Die meisten Schülerinnen und Schüler sind doch schon in den Regelklassen. Ich finde es gut, dass Sie über bestimmte Dinge nachdenken, aber tun Sie es doch bitte so, dass man das dann auch rechtzeitig zumindest in Erwägung ziehen kann. Im Übrigen kann ich nur noch einmal dafür werben, unseren Antrag zumindest an den Ausschuss zu überweisen. – Vielen Dank.
Frau Präsidentin, meine Damen und Herren! Im Paragraf 3 des Hamburgischen Schulgesetzes steht, dass die gemeinsame Erziehung und das gemeinsame Lernen von Kindern und Jugendlichen im größtmöglichen Ausmaß zu erfolgen hat. Der AfD-Antrag verstößt klar gegen das Hamburgische Schulgesetz, und das, finde ich, können wir nicht einfach unkommentiert stehen lassen.
Der AfD-Antrag atmet geradezu eine Forderung nach Exklusion so weit und so lange wie möglich, und er ignoriert vollständig die Tatsache, dass Kinder vor allem auch von anderen Kindern lernen. Sie brauchen Sprachvorbilder, sie brauchen auch Vorbilder im Verhalten, um in Deutschland anzukommen. Das kann man nicht untereinander tun. Deswegen ist unser Bestreben, in Hamburg so schnell wie möglich Kinder in die Regelklassen zu überführen. Ich finde, das ist der richtige Weg.
Angesichts dieses Antrags und dessen, was darin gefordert wird, frage ich mich, ob die AfD-Fraktion sich jemals darüber Gedanken gemacht hat, welche Fluchtgeschichten diese Kinder haben, welche Biografien sie haben, welche Schulbiografien sie haben, welche Biografien sie im Bereich der formalen Bildung haben. Das ist derartig welt- und realitätsfremd. Eigentlich darf es mich nicht mehr erstaunen, das ist wirklich beschämend.
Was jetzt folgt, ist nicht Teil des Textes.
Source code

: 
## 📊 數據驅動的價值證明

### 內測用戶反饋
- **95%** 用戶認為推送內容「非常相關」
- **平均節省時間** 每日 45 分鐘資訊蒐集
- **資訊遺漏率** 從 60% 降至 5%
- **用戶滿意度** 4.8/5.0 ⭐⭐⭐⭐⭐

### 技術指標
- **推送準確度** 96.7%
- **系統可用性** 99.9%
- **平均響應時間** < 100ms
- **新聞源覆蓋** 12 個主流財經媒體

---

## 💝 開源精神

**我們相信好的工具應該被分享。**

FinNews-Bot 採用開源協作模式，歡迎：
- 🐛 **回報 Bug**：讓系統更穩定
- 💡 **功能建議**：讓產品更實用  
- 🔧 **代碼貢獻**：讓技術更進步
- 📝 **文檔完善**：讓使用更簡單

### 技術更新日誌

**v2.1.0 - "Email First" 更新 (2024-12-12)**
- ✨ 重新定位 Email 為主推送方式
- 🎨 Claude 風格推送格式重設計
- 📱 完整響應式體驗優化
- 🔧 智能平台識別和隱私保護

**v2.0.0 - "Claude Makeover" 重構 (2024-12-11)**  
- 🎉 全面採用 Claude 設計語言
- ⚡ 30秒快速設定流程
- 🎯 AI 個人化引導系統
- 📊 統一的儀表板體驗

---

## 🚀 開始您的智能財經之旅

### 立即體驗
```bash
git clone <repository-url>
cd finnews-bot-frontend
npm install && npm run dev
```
Ich möchte betonen, dass diese Kinder, die bei uns angekommen sind, Erstaunliches leisten. Sie leisten Erstaunliches trotz allem, was sie erlebt haben, vielleicht auch gerade deswegen. Sie strengen sich an, sie wollen hier eine Zukunft haben, und genau das geben wir ihnen. Ich finde, dass das Hamburger System zeigt, wie leistungsfähig, menschlich und pädagogisch es ist, und das ist gut so.